- [Assignment]: Arrange the source text of the items below as a numbered list, one line per entry, omitting blank lines. Exclude the pictures from your answer.

++++ Supplied data

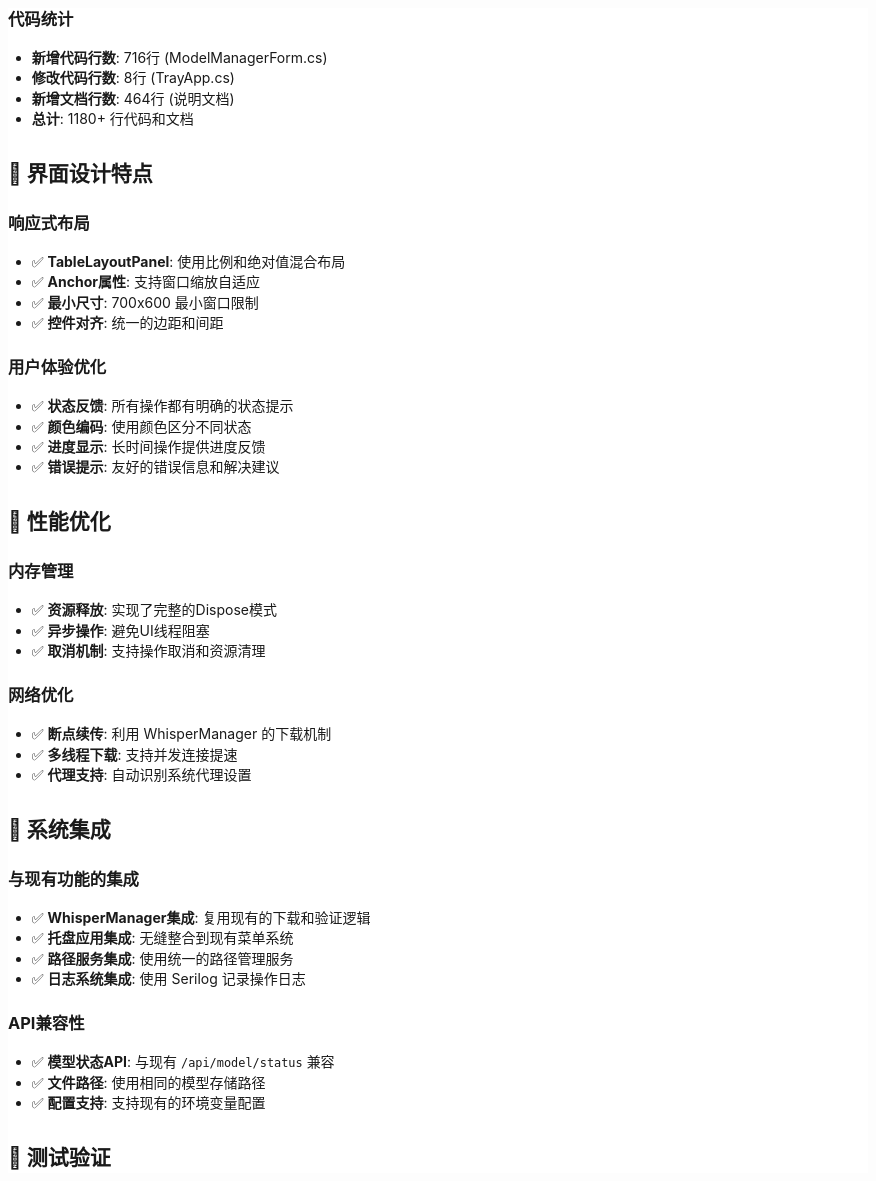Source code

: ### 代码统计
- **新增代码行数**: 716行 (ModelManagerForm.cs)
- **修改代码行数**: 8行 (TrayApp.cs)
- **新增文档行数**: 464行 (说明文档)
- **总计**: 1180+ 行代码和文档

## 🎨 界面设计特点

### 响应式布局
- ✅ **TableLayoutPanel**: 使用比例和绝对值混合布局
- ✅ **Anchor属性**: 支持窗口缩放自适应
- ✅ **最小尺寸**: 700x600 最小窗口限制
- ✅ **控件对齐**: 统一的边距和间距

### 用户体验优化
- ✅ **状态反馈**: 所有操作都有明确的状态提示
- ✅ **颜色编码**: 使用颜色区分不同状态
- ✅ **进度显示**: 长时间操作提供进度反馈
- ✅ **错误提示**: 友好的错误信息和解决建议

## 🚀 性能优化

### 内存管理
- ✅ **资源释放**: 实现了完整的Dispose模式
- ✅ **异步操作**: 避免UI线程阻塞
- ✅ **取消机制**: 支持操作取消和资源清理

### 网络优化
- ✅ **断点续传**: 利用 WhisperManager 的下载机制
- ✅ **多线程下载**: 支持并发连接提速
- ✅ **代理支持**: 自动识别系统代理设置

## 🔗 系统集成

### 与现有功能的集成
- ✅ **WhisperManager集成**: 复用现有的下载和验证逻辑
- ✅ **托盘应用集成**: 无缝整合到现有菜单系统
- ✅ **路径服务集成**: 使用统一的路径管理服务
- ✅ **日志系统集成**: 使用 Serilog 记录操作日志

### API兼容性
- ✅ **模型状态API**: 与现有 `/api/model/status` 兼容
- ✅ **文件路径**: 使用相同的模型存储路径
- ✅ **配置支持**: 支持现有的环境变量配置

## 🧪 测试验证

++++++++

- [Response to this exercise]:
1. Source code
2. : ### 代码统计
3. - **新增代码行数**: 716行 (ModelManagerForm.cs)
4. - **修改代码行数**: 8行 (TrayApp.cs)
5. - **新增文档行数**: 464行 (说明文档)
6. - **总计**: 1180+ 行代码和文档
7. ## 🎨 界面设计特点
8. ### 响应式布局
9. - ✅ **TableLayoutPanel**: 使用比例和绝对值混合布局
10. - ✅ **Anchor属性**: 支持窗口缩放自适应
11. - ✅ **最小尺寸**: 700x600 最小窗口限制
12. - ✅ **控件对齐**: 统一的边距和间距
13. ### 用户体验优化
14. - ✅ **状态反馈**: 所有操作都有明确的状态提示
15. - ✅ **颜色编码**: 使用颜色区分不同状态
16. - ✅ **进度显示**: 长时间操作提供进度反馈
17. - ✅ **错误提示**: 友好的错误信息和解决建议
18. ## 🚀 性能优化
19. ### 内存管理
20. - ✅ **资源释放**: 实现了完整的Dispose模式
21. - ✅ **异步操作**: 避免UI线程阻塞
22. - ✅ **取消机制**: 支持操作取消和资源清理
23. ### 网络优化
24. - ✅ **断点续传**: 利用 WhisperManager 的下载机制
25. - ✅ **多线程下载**: 支持并发连接提速
26. - ✅ **代理支持**: 自动识别系统代理设置
27. ## 🔗 系统集成
28. ### 与现有功能的集成
29. - ✅ **WhisperManager集成**: 复用现有的下载和验证逻辑
30. - ✅ **托盘应用集成**: 无缝整合到现有菜单系统
31. - ✅ **路径服务集成**: 使用统一的路径管理服务
32. - ✅ **日志系统集成**: 使用 Serilog 记录操作日志
33. ### API兼容性
34. - ✅ **模型状态API**: 与现有 `/api/model/status` 兼容
35. - ✅ **文件路径**: 使用相同的模型存储路径
36. - ✅ **配置支持**: 支持现有的环境变量配置
37. ## 🧪 测试验证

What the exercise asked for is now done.